IV - Irredutibilidade do valor dos benefícios

Em relação ao princípio da irredutibilidade do valor dos benefícios, entende Frederico Amado[31] que, “decorrente segurança jurídica, não será possível a redução do valor nominal de benefício da seguridade social, vedando-se o retrocesso securitário”.

Destarte, ao ser concedido o benefício pela Previdência Social ou Assistência Social, o mesmo não poderá ter seu valor nominal diminuído ou sofrer algum tipo de desconto, salvo os casos previstos em lei ou determinação judicial.[32]

V - Equidade na forma de participação no custeio

Conforme a explanação de Jefferson Luis Kravchychyn[33], “esse princípio se encontra intimamente ligado à isonomia e à capacidade contributiva, podendo ser entendido como justiça e igualdade na forma de custeio: alíquotas desiguais para contribuintes em situação desigual”.

Contudo, com a utilização desse princípio é mister saber que as contribuições devem ser realizadas de forma solidária entre o grupo, na qual obriga a participação de todos. Para alguns, comprovadas suas situações de miserabilidades, poderão ser dispensadas das cobranças das cotizações.[34]
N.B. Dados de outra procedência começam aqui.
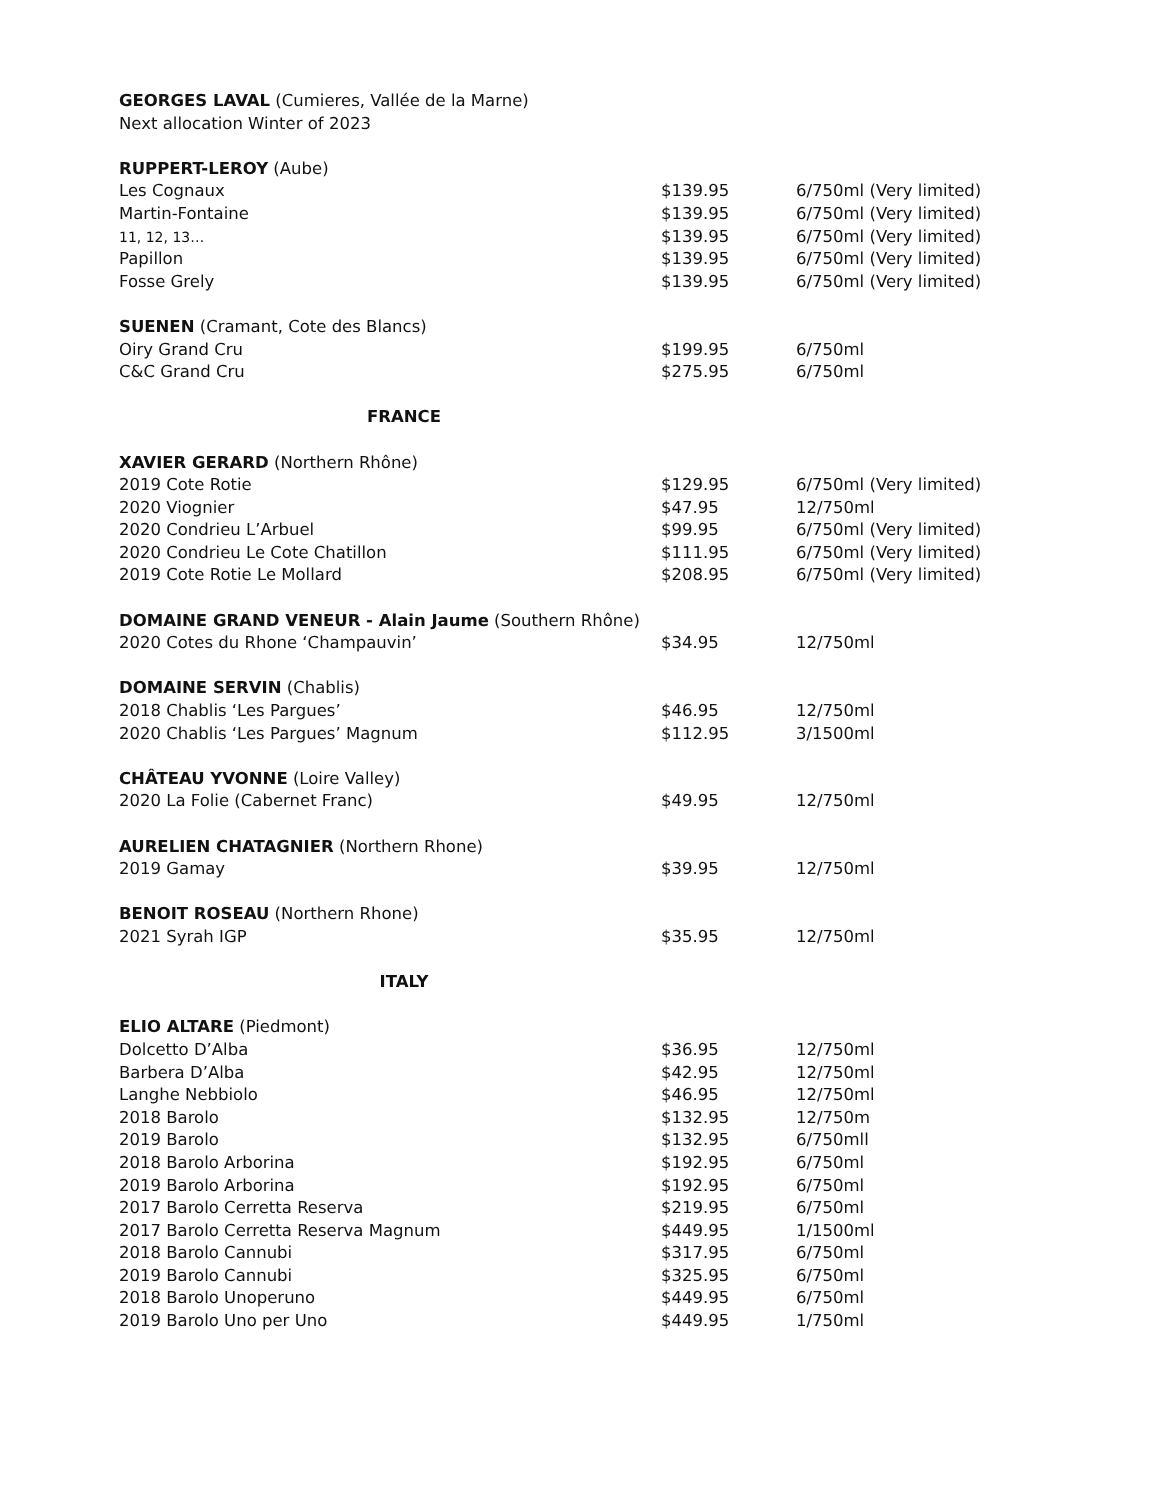| GEORGES LAVAL (Cumieres, Vallée de la Marne) | | |
| Next allocation Winter of 2023 | | |
| RUPPERT-LEROY (Aube) | | |
| Les Cognaux | $139.95 | 6/750ml (Very limited) |
| Martin-Fontaine | $139.95 | 6/750ml (Very limited) |
| 11, 12, 13… | $139.95 | 6/750ml (Very limited) |
| Papillon | $139.95 | 6/750ml (Very limited) |
| Fosse Grely | $139.95 | 6/750ml (Very limited) |
| SUENEN (Cramant, Cote des Blancs) | | |
| Oiry Grand Cru | $199.95 | 6/750ml |
| C&C Grand Cru | $275.95 | 6/750ml |
| FRANCE | | |
| XAVIER GERARD (Northern Rhône) | | |
| 2019 Cote Rotie | $129.95 | 6/750ml (Very limited) |
| 2020 Viognier | $47.95 | 12/750ml |
| 2020 Condrieu L’Arbuel | $99.95 | 6/750ml (Very limited) |
| 2020 Condrieu Le Cote Chatillon | $111.95 | 6/750ml (Very limited) |
| 2019 Cote Rotie Le Mollard | $208.95 | 6/750ml (Very limited) |
| DOMAINE GRAND VENEUR - Alain Jaume (Southern Rhône) | | |
| 2020 Cotes du Rhone ‘Champauvin’ | $34.95 | 12/750ml |
| DOMAINE SERVIN (Chablis) | | |
| 2018 Chablis ‘Les Pargues’ | $46.95 | 12/750ml |
| 2020 Chablis ‘Les Pargues’ Magnum | $112.95 | 3/1500ml |
| CHÂTEAU YVONNE (Loire Valley) | | |
| 2020 La Folie (Cabernet Franc) | $49.95 | 12/750ml |
| AURELIEN CHATAGNIER (Northern Rhone) | | |
| 2019 Gamay | $39.95 | 12/750ml |
| BENOIT ROSEAU (Northern Rhone) | | |
| 2021 Syrah IGP | $35.95 | 12/750ml |
| ITALY | | |
| ELIO ALTARE (Piedmont) | | |
| Dolcetto D’Alba | $36.95 | 12/750ml |
| Barbera D’Alba | $42.95 | 12/750ml |
| Langhe Nebbiolo | $46.95 | 12/750ml |
| 2018 Barolo | $132.95 | 12/750m |
| 2019 Barolo | $132.95 | 6/750mll |
| 2018 Barolo Arborina | $192.95 | 6/750ml |
| 2019 Barolo Arborina | $192.95 | 6/750ml |
| 2017 Barolo Cerretta Reserva | $219.95 | 6/750ml |
| 2017 Barolo Cerretta Reserva Magnum | $449.95 | 1/1500ml |
| 2018 Barolo Cannubi | $317.95 | 6/750ml |
| 2019 Barolo Cannubi | $325.95 | 6/750ml |
| 2018 Barolo Unoperuno | $449.95 | 6/750ml |
| 2019 Barolo Uno per Uno | $449.95 | 1/750ml |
VI- Diversidade da base de financiamento

Entende-se que o financiamento da Seguridade Social deverá ter diversas fontes de custeio, possuindo o objetivo de preservar a solvibilidade do sistema contributivo e impossibilitando que haja uma crise financeira em determinados setores, na qual possa comprometer a arrecadação direta e indireta juntamente com a sociedade.[35]

Portanto, o financiamento da seguridade social é mantido pela fonte tríplice de custeio, na qual abrangem as contribuições dos trabalhadores, empresas e da Administração Pública.[36]
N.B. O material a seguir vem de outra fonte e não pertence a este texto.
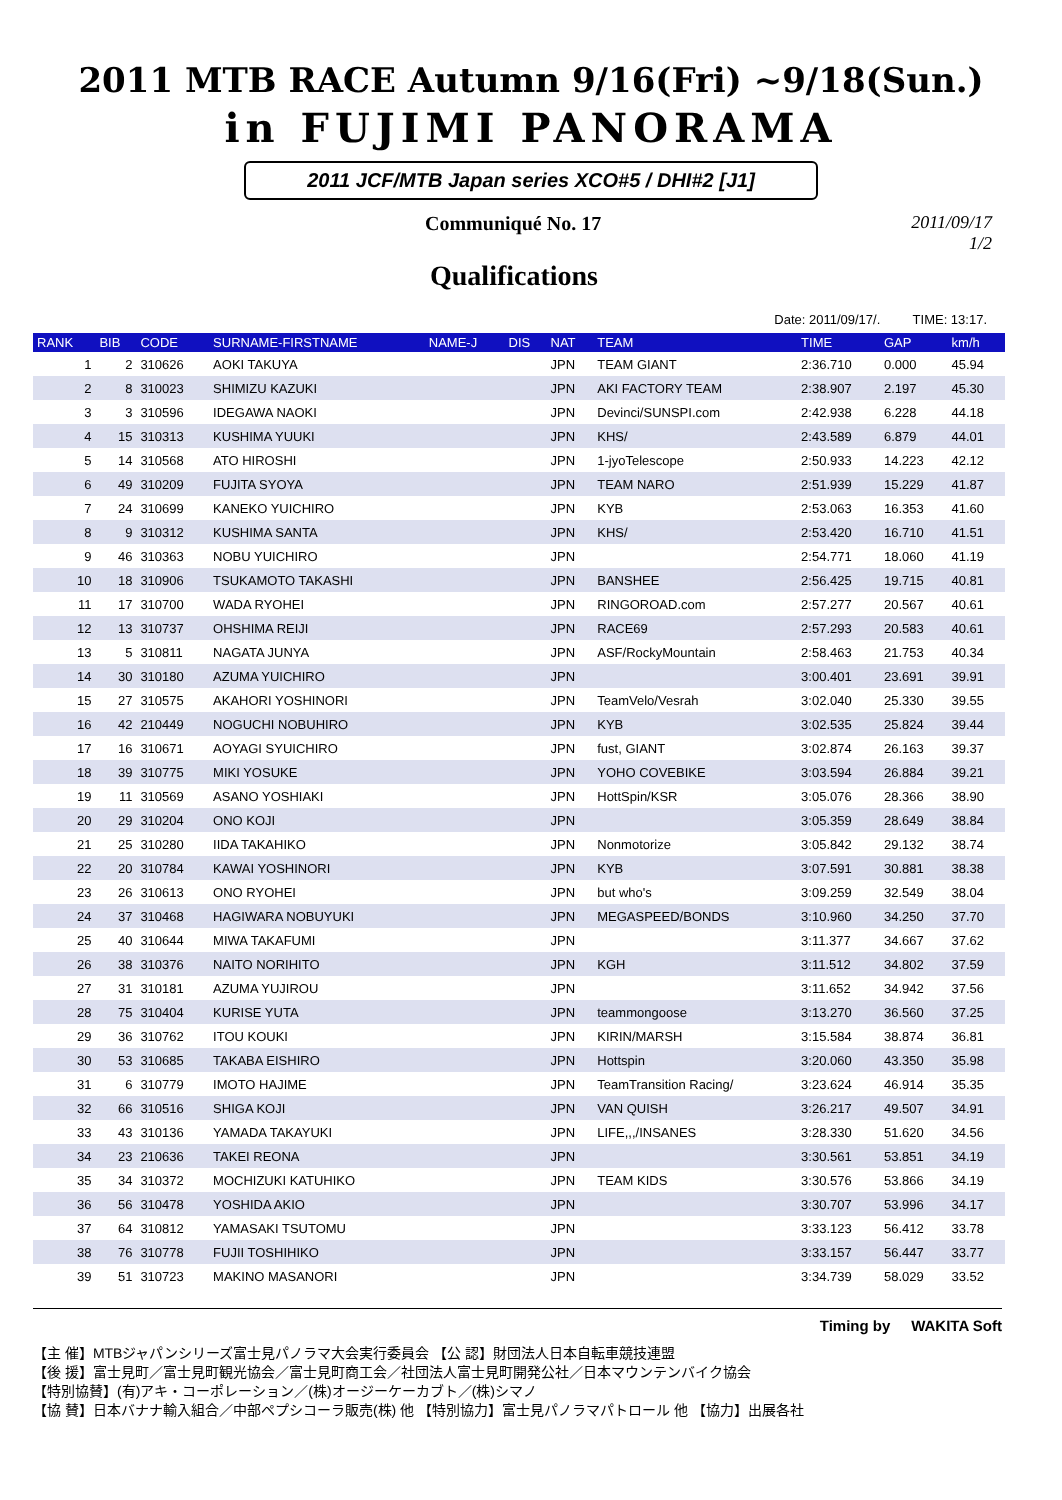2011 MTB RACE Autumn 9/16(Fri) ~9/18(Sun.)
in FUJIMI PANORAMA
2011 JCF/MTB Japan series XCO#5 / DHI#2 [J1]
Communiqué No. 17 2011/09/17
1/2
Qualifications
Date: 2011/09/17/. TIME: 13:17.
| RANK | BIB | CODE | SURNAME-FIRSTNAME | NAME-J | DIS | NAT | TEAM | TIME | GAP | km/h |
| --- | --- | --- | --- | --- | --- | --- | --- | --- | --- | --- |
| 1 | 2 | 310626 | AOKI TAKUYA | | | JPN | TEAM GIANT | 2:36.710 | 0.000 | 45.94 |
| 2 | 8 | 310023 | SHIMIZU KAZUKI | | | JPN | AKI FACTORY TEAM | 2:38.907 | 2.197 | 45.30 |
| 3 | 3 | 310596 | IDEGAWA NAOKI | | | JPN | Devinci/SUNSPI.com | 2:42.938 | 6.228 | 44.18 |
| 4 | 15 | 310313 | KUSHIMA YUUKI | | | JPN | KHS/ | 2:43.589 | 6.879 | 44.01 |
| 5 | 14 | 310568 | ATO HIROSHI | | | JPN | 1-jyoTelescope | 2:50.933 | 14.223 | 42.12 |
| 6 | 49 | 310209 | FUJITA SYOYA | | | JPN | TEAM NARO | 2:51.939 | 15.229 | 41.87 |
| 7 | 24 | 310699 | KANEKO YUICHIRO | | | JPN | KYB | 2:53.063 | 16.353 | 41.60 |
| 8 | 9 | 310312 | KUSHIMA SANTA | | | JPN | KHS/ | 2:53.420 | 16.710 | 41.51 |
| 9 | 46 | 310363 | NOBU YUICHIRO | | | JPN | | 2:54.771 | 18.060 | 41.19 |
| 10 | 18 | 310906 | TSUKAMOTO TAKASHI | | | JPN | BANSHEE | 2:56.425 | 19.715 | 40.81 |
| 11 | 17 | 310700 | WADA RYOHEI | | | JPN | RINGOROAD.com | 2:57.277 | 20.567 | 40.61 |
| 12 | 13 | 310737 | OHSHIMA REIJI | | | JPN | RACE69 | 2:57.293 | 20.583 | 40.61 |
| 13 | 5 | 310811 | NAGATA JUNYA | | | JPN | ASF/RockyMountain | 2:58.463 | 21.753 | 40.34 |
| 14 | 30 | 310180 | AZUMA YUICHIRO | | | JPN | | 3:00.401 | 23.691 | 39.91 |
| 15 | 27 | 310575 | AKAHORI YOSHINORI | | | JPN | TeamVelo/Vesrah | 3:02.040 | 25.330 | 39.55 |
| 16 | 42 | 210449 | NOGUCHI NOBUHIRO | | | JPN | KYB | 3:02.535 | 25.824 | 39.44 |
| 17 | 16 | 310671 | AOYAGI SYUICHIRO | | | JPN | fust, GIANT | 3:02.874 | 26.163 | 39.37 |
| 18 | 39 | 310775 | MIKI YOSUKE | | | JPN | YOHO COVEBIKE | 3:03.594 | 26.884 | 39.21 |
| 19 | 11 | 310569 | ASANO YOSHIAKI | | | JPN | HottSpin/KSR | 3:05.076 | 28.366 | 38.90 |
| 20 | 29 | 310204 | ONO KOJI | | | JPN | | 3:05.359 | 28.649 | 38.84 |
| 21 | 25 | 310280 | IIDA TAKAHIKO | | | JPN | Nonmotorize | 3:05.842 | 29.132 | 38.74 |
| 22 | 20 | 310784 | KAWAI YOSHINORI | | | JPN | KYB | 3:07.591 | 30.881 | 38.38 |
| 23 | 26 | 310613 | ONO RYOHEI | | | JPN | but who's | 3:09.259 | 32.549 | 38.04 |
| 24 | 37 | 310468 | HAGIWARA NOBUYUKI | | | JPN | MEGASPEED/BONDS | 3:10.960 | 34.250 | 37.70 |
| 25 | 40 | 310644 | MIWA TAKAFUMI | | | JPN | | 3:11.377 | 34.667 | 37.62 |
| 26 | 38 | 310376 | NAITO NORIHITO | | | JPN | KGH | 3:11.512 | 34.802 | 37.59 |
| 27 | 31 | 310181 | AZUMA YUJIROU | | | JPN | | 3:11.652 | 34.942 | 37.56 |
| 28 | 75 | 310404 | KURISE YUTA | | | JPN | teammongoose | 3:13.270 | 36.560 | 37.25 |
| 29 | 36 | 310762 | ITOU KOUKI | | | JPN | KIRIN/MARSH | 3:15.584 | 38.874 | 36.81 |
| 30 | 53 | 310685 | TAKABA EISHIRO | | | JPN | Hottspin | 3:20.060 | 43.350 | 35.98 |
| 31 | 6 | 310779 | IMOTO HAJIME | | | JPN | TeamTransition Racing/ | 3:23.624 | 46.914 | 35.35 |
| 32 | 66 | 310516 | SHIGA KOJI | | | JPN | VAN QUISH | 3:26.217 | 49.507 | 34.91 |
| 33 | 43 | 310136 | YAMADA TAKAYUKI | | | JPN | LIFE,,,/INSANES | 3:28.330 | 51.620 | 34.56 |
| 34 | 23 | 210636 | TAKEI REONA | | | JPN | | 3:30.561 | 53.851 | 34.19 |
| 35 | 34 | 310372 | MOCHIZUKI KATUHIKO | | | JPN | TEAM KIDS | 3:30.576 | 53.866 | 34.19 |
| 36 | 56 | 310478 | YOSHIDA AKIO | | | JPN | | 3:30.707 | 53.996 | 34.17 |
| 37 | 64 | 310812 | YAMASAKI TSUTOMU | | | JPN | | 3:33.123 | 56.412 | 33.78 |
| 38 | 76 | 310778 | FUJII TOSHIHIKO | | | JPN | | 3:33.157 | 56.447 | 33.77 |
| 39 | 51 | 310723 | MAKINO MASANORI | | | JPN | | 3:34.739 | 58.029 | 33.52 |
Timing by WAKITA Soft
【主 催】MTBジャパンシリーズ富士見パノラマ大会実行委員会 【公 認】財団法人日本自転車競技連盟
【後 援】富士見町／富士見町観光協会／富士見町商工会／社団法人富士見町開発公社／日本マウンテンバイク協会
【特別協賛】(有)アキ・コーポレーション／(株)オージーケーカブト／(株)シマノ
【協 賛】日本バナナ輸入組合／中部ペプシコーラ販売(株) 他 【特別協力】富士見パノラマパトロール 他 【協力】出展各社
Ex positis, Frederico Amado[37] explica que além da União, Distritos Federais, Estados e Municípios custearem a seguridade social com recursos próprios, existe os previstos no art. 195, da CRFB/88:

A) do empregador, da empresa e da entidade a ela equiparada na forma da lei;

B) do trabalhador e dos demais segurados da previdência social;

C) apostadores (receita de concursos de prognósticos);

D) importador de bens ou serviços do exterior, ou equiparados.
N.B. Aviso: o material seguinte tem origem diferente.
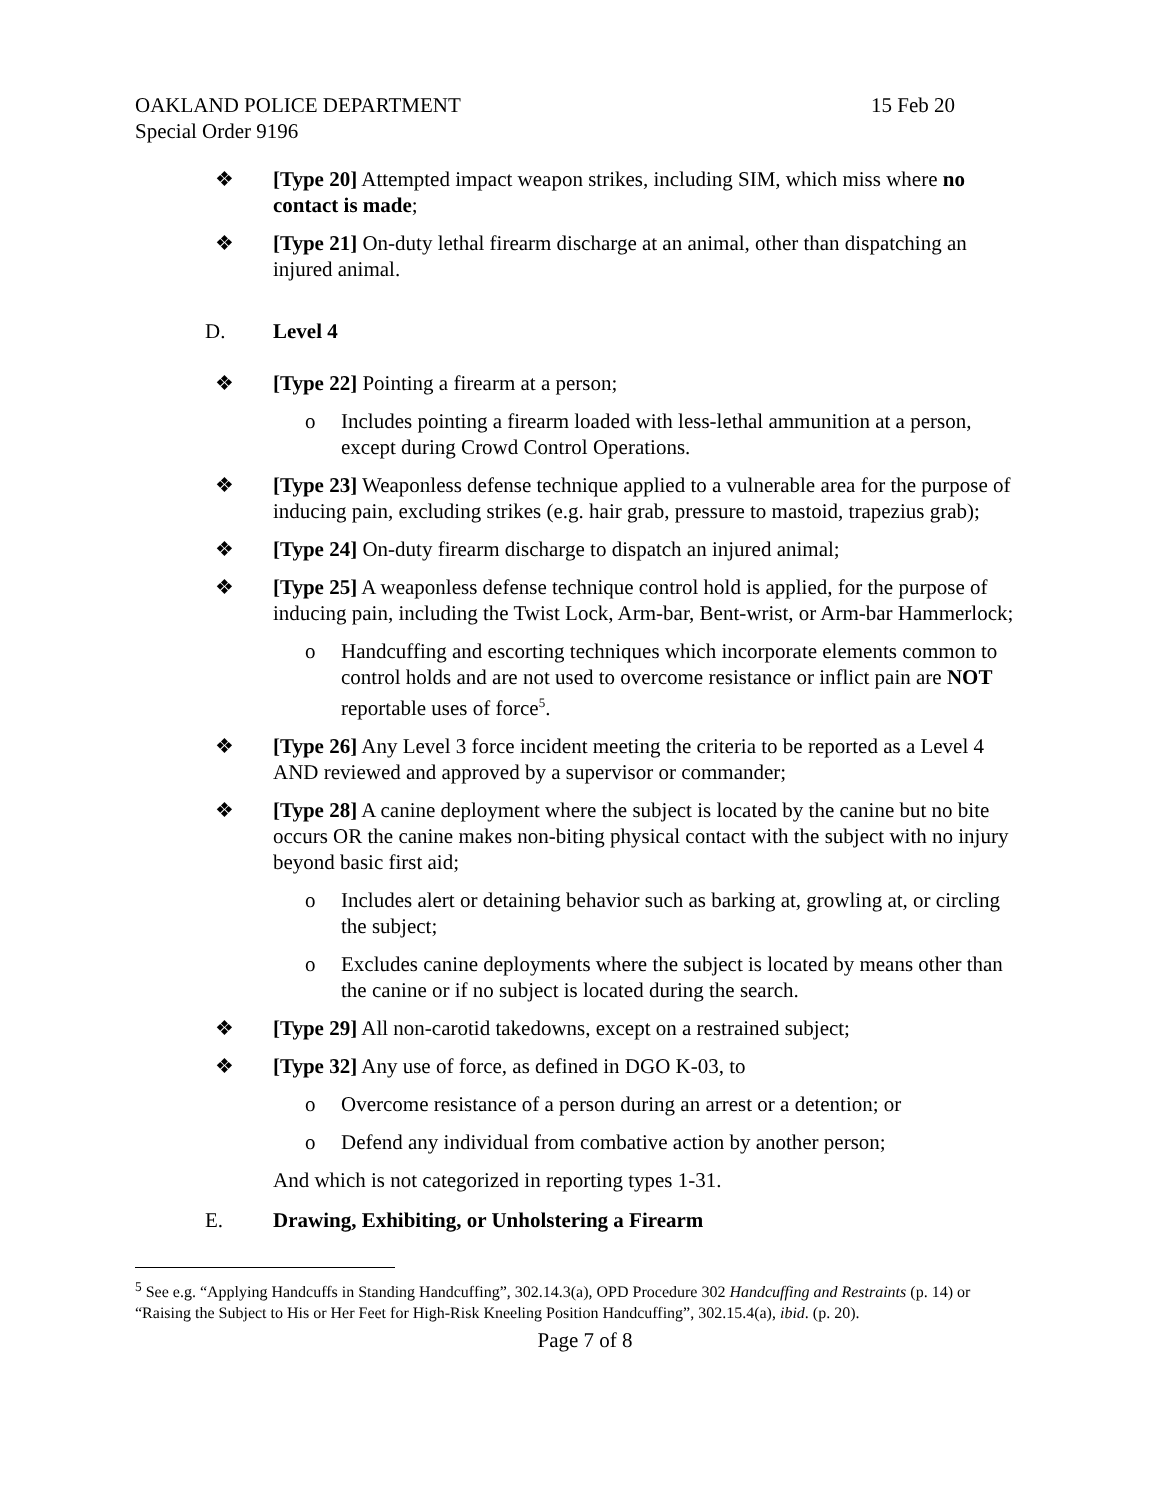OAKLAND POLICE DEPARTMENT 15 Feb 20
Special Order 9196
❖ [Type 20] Attempted impact weapon strikes, including SIM, which miss where no contact is made;
❖ [Type 21] On-duty lethal firearm discharge at an animal, other than dispatching an injured animal.
D. Level 4
❖ [Type 22] Pointing a firearm at a person;
o Includes pointing a firearm loaded with less-lethal ammunition at a person, except during Crowd Control Operations.
❖ [Type 23] Weaponless defense technique applied to a vulnerable area for the purpose of inducing pain, excluding strikes (e.g. hair grab, pressure to mastoid, trapezius grab);
❖ [Type 24] On-duty firearm discharge to dispatch an injured animal;
❖ [Type 25] A weaponless defense technique control hold is applied, for the purpose of inducing pain, including the Twist Lock, Arm-bar, Bent-wrist, or Arm-bar Hammerlock;
o Handcuffing and escorting techniques which incorporate elements common to control holds and are not used to overcome resistance or inflict pain are NOT reportable uses of force<sup>5</sup>.
❖ [Type 26] Any Level 3 force incident meeting the criteria to be reported as a Level 4 AND reviewed and approved by a supervisor or commander;
❖ [Type 28] A canine deployment where the subject is located by the canine but no bite occurs OR the canine makes non-biting physical contact with the subject with no injury beyond basic first aid;
o Includes alert or detaining behavior such as barking at, growling at, or circling the subject;
o Excludes canine deployments where the subject is located by means other than the canine or if no subject is located during the search.
❖ [Type 29] All non-carotid takedowns, except on a restrained subject;
❖ [Type 32] Any use of force, as defined in DGO K-03, to
o Overcome resistance of a person during an arrest or a detention; or
o Defend any individual from combative action by another person;
And which is not categorized in reporting types 1-31.
E. Drawing, Exhibiting, or Unholstering a Firearm
<sup>5</sup> See e.g. “Applying Handcuffs in Standing Handcuffing”, 302.14.3(a), OPD Procedure 302 Handcuffing and Restraints (p. 14) or “Raising the Subject to His or Her Feet for High-Risk Kneeling Position Handcuffing”, 302.15.4(a), ibid. (p. 20).
Page 7 of 8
VII - Caráter democrático e descentralizado da gestão administrativa, com participação da comunidade, em especial de trabalhadores, empresários e aposentados

Para melhor explicação a respeito do assunto, Carlos Alberto Pereira Castro e João Batista Lazzari[38] traz o seguinte:

A gestão dos recursos, programas, planos, serviços e ações nas três vertentes da Seguridade Social, em todas as esferas de poder, deve ser realizada mediante discussão com a sociedade. Para isso, foram criados órgãos colegiados de deliberação: o Conselho Nacional de Previdência Social – CNPS, criado pelo art. da Lei n. 8.213/91, que discute a gestão da Previdência Social; o Conselho Nacional de Assistência Social – CNAS, criado pelo art. 17 da Lei n. 8.742/93, que delibera sobre a política e ações nesta área; e o Conselho Nacional de Saúde – CNS, criado pela Lei n. 8.080/90, que discute a política de saúde. Todos estes conselhos têm composição paritária e são integrados por representantes do Governo, dos trabalhadores, dos empregadores e dos aposentados.

VIII – Solidariedade

Embora o princípio da solidariedade não esteja previsto no rol do artigo 194, da CRFB/88, trata-se de um princípio específico e implícito de grande relevância no âmbito da Seguridade Social, tendo como objetivo da República Federativa do Brasil amparado no art. da CRFB/88, construir uma sociedade livre, justa e solidária.[39]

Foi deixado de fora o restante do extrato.